Conseil kept Ned under observation. The harpooner walked in the lead, and during his stroll through this forest, he gathered with sure hands some excellent fruit that should have completed his provisions.

"So," Conseil asked, "you have everything you need, Ned my friend?"

"Humph!" the Canadian put in.

"What! You're complaining?"

"All this vegetation doesn't make a meal," Ned replied. "Just side dishes, dessert. But where's the soup course? Where's the roast?"

"Right," I said. "Ned promised us cutlets, which seems highly questionable to me."

"Sir," the Canadian replied, "our hunting not only isn't over, it hasn't even started. Patience! We're sure to end up bumping into some animal with either feathers or fur, if not in this locality, then in another."
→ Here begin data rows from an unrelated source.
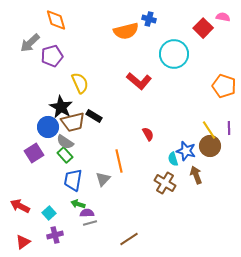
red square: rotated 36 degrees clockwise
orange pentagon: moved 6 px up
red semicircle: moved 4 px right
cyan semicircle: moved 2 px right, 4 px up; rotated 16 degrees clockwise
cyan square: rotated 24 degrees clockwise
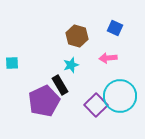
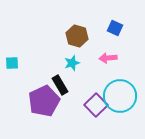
cyan star: moved 1 px right, 2 px up
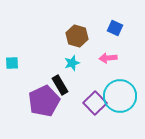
purple square: moved 1 px left, 2 px up
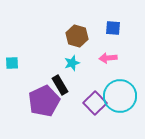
blue square: moved 2 px left; rotated 21 degrees counterclockwise
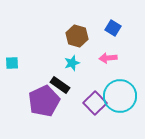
blue square: rotated 28 degrees clockwise
black rectangle: rotated 24 degrees counterclockwise
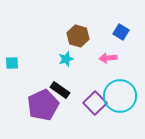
blue square: moved 8 px right, 4 px down
brown hexagon: moved 1 px right
cyan star: moved 6 px left, 4 px up
black rectangle: moved 5 px down
purple pentagon: moved 1 px left, 4 px down
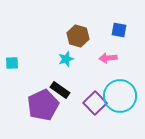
blue square: moved 2 px left, 2 px up; rotated 21 degrees counterclockwise
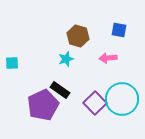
cyan circle: moved 2 px right, 3 px down
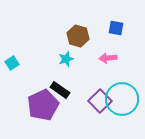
blue square: moved 3 px left, 2 px up
cyan square: rotated 32 degrees counterclockwise
purple square: moved 5 px right, 2 px up
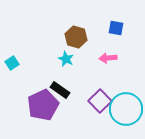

"And if not today, then tomorrow, because we mustn't wander too far off," Conseil added. "That's why I propose that we return to the skiff."

"What! Already!" Ned exclaimed.

"We ought to be back before nightfall," I said.

"But what hour is it, then?" the Canadian asked.

"Two o'clock at least," Conseil replied.

"How time flies on solid ground!" exclaimed Mr. Ned Land with a sigh of regret.

"Off we go!" Conseil replied.

So we returned through the forest, and we completed our harvest by making a clean sweep of some palm cabbages that had to be picked from the crowns of their trees, some small beans that I recognized as the "abrou" of the Malaysians, and some high-quality yams.